Até o Ministério da Saúde é mais bem avaliado que o presidente: 55% aprovam o trabalho da pasta de Luiz Henrique Mandetta.

Ao contrário do que defende Bolsonaro, a pesquisa revela ainda que 73% dos brasileiros aprovam o isolamento forçado em casa, 67% apoiam a suspensão das atividades do comércio, 92% a suspensão de aulas, 94% a proibição de viagens internacionais, 91% a interrupção dos campeonatos de futebol e 82% das cerimônias religiosas.

AÇÕES INDIVIDUAIS

O  presidente e o ministro da Saúde criticaram na sexta-feira (20) ações individuais adotadas nos estados para conter o avanço do novo coronavírus, como o fechamento de estradas e aeroportos implementado pelo governador do Rio de Janeiro, Wilson Witzel.

Segundo eles, essas iniciativas feitas sem coordenação com o governo federal podem agravar a crise provocada pela doença.

Sem citar o nome de Witzel, Mandetta disse que o fechamento de estradas por um governador impactou, por exemplo, o transporte de insumo para uma indústria de oxigênio, produto fundamental para tratar os casos mais graves de Covid-19.

“Teve um estado do Brasil que só faltou o governador declarar independência do mesmo”, criticou Bolsonaro, referindo-se a Witzel, em entrevista coletiva com a imprensa.

CONTRA-ATAQUE

Em mais uma ação na queda de braço contra os governadores, Bolsonaro editou uma medida provisória que estabelece como competência federal, e não dos estados, o fechamento de aeroportos e rodovias.

Ele assinou também um decreto que determina quais serviços não poderão ser interrompidos, durante o período de combate ao novo coronavírus. De acordo com texto, a ação presidencial tem o objetivo de dar segurança aos serviços públicos e atividades essenciais consideradas indispensáveis ao atendimento da população neste momento.

Enquanto o presidente defende que a atividade econômica não deve ser interrompida mesmo diante de um grande risco de contágio, os governadores têm anunciado medidas de prevenção, como a interrupção de serviços não essenciais.

CRÍTICA DOS GOVERNADORES

A troca de farpas antecipa uma possível disputa eleitoral de 2022 entre Jair Bolsonaro e João Doria.

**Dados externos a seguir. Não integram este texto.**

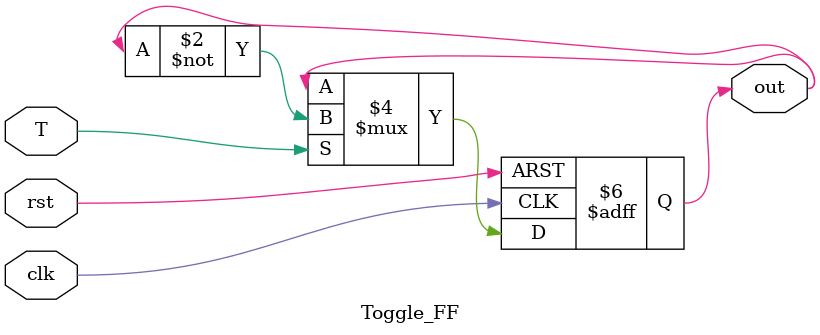
<source format=v>
`timescale 1ns / 1ps

module Counter4bit(
input wire clk,
input wire rst,
output reg [3:0]count
);

wire [3:0]toggle;

Toggle_FF ff0(clk,1,rst,toggle[0]);
Toggle_FF ff1(~toggle[0],1,rst,toggle[1]);
Toggle_FF ff2(~toggle[1],1,rst,toggle[2]);
Toggle_FF ff3(~toggle[2],1,rst,toggle[3]);

always @(*)
begin
    count=toggle;
end
endmodule

`timescale 1ns / 1ps
module Toggle_FF(
input wire clk,
input wire T,
input wire rst,
output reg out
);

always @(posedge clk or posedge rst)
begin 
if(rst)
    out<=1'b0;
else
    if(T)
        out<=~out;
    else
        out<=out;
end
endmodule
</source>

Após a entrevista do presidente, Doria publicou nas redes sociais: “Jair Bolsonaro chama coronavírus de gripezinha e eu que sou lunático? Lidere seu país, presidente. Faça o seu papel. Os governadores do Brasil estão fazendo o seu”.

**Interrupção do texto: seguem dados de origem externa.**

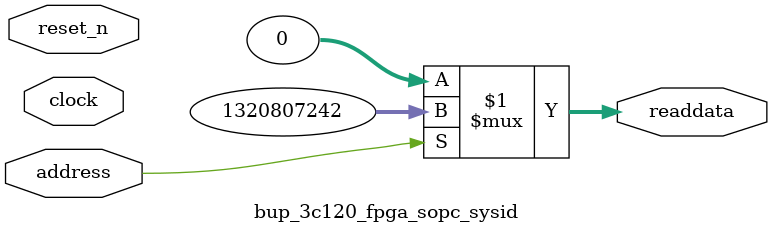
<source format=v>

`timescale 1ns / 1ps
// synthesis translate_on

// turn off superfluous verilog processor warnings 
// altera message_level Level1 
// altera message_off 10034 10035 10036 10037 10230 10240 10030 

module bup_3c120_fpga_sopc_sysid (
               // inputs:
                address,
                clock,
                reset_n,

               // outputs:
                readdata
             )
;

  output  [ 31: 0] readdata;
  input            address;
  input            clock;
  input            reset_n;

  wire    [ 31: 0] readdata;
  //control_slave, which is an e_avalon_slave
  assign readdata = address ? 1320807242 : 0;

endmodule




</source>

Pouco antes, no sábado (21), durante entrevista coletiva, Doria ressaltou que “gostaria de ter um presidente que liderasse o país em uma crise como essa, e não minimizasse problemas e dissesse que coronavírus é uma `gripezinha’.

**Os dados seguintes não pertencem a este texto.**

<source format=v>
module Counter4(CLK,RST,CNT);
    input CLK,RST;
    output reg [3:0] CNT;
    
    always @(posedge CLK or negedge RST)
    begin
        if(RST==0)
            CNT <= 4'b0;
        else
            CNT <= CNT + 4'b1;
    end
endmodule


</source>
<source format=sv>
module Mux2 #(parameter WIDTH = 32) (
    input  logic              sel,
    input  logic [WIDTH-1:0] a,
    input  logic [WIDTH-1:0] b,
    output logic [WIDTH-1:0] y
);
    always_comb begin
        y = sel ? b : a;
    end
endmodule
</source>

“Muito triste que não tenhamos no país uma liderança em condições de orientar e acalmar os brasileiros, tomando as atitudes corretas”, disse. “Na ausência dessa liderança, governadores e prefeitos estão cumprindo sua obrigação e fazendo aquilo que precisa ser feito e o presidente Bolsonaro não consegue fazer”, acrescentou.

Já Witzel havia dito na sexta-feira (20) que o governo federal estava “em passo de tartaruga”. 

“São os nossos hospitais que serão impactados, e o governo federal anda em passo de tartaruga. Só fiz decreto para que o governo tome ciência das medidas que precisam ser adotadas e, de uma vez, acorde”, disse o governador do Rio de Janeiro. 

O governador do Maranhão, Flávio Dino (PCdoB), também criticou, nas redes sociais, a medida provisória do governo federal que impede o controle de passageiros nos aeroportos pelos governos dos estados.

O governador da Bahia, Rui Costa (PT), por sua vez, desafiou Bolsonaro e disse que vai manter barreiras nas estradas do estado. “É preciso que o governo federal cuide da vida das pessoas. Não queremos ver no Brasil as cenas que estamos vendo na Itália”.

CONCILIAÇÃO

O presidente da Câmara, Rodrigo Maia (DEM-RJ), reconheceu e elogiou o trabalho dos governadores, mas conclamou os dois lados a atuarem de forma conjunta. 

Maia disse que todos os entes federados devem ajudar na solução da crise e que o conflito recente entre o Executivo federal e os estados não é bom para resolver os problemas.

“Todos precisam deixar o debate eleitoral para o momento adequado, então temos que estar unidos e não deixar que política nos contamine porque isso não vai levar a gente pra lugar nenhum”, criticou.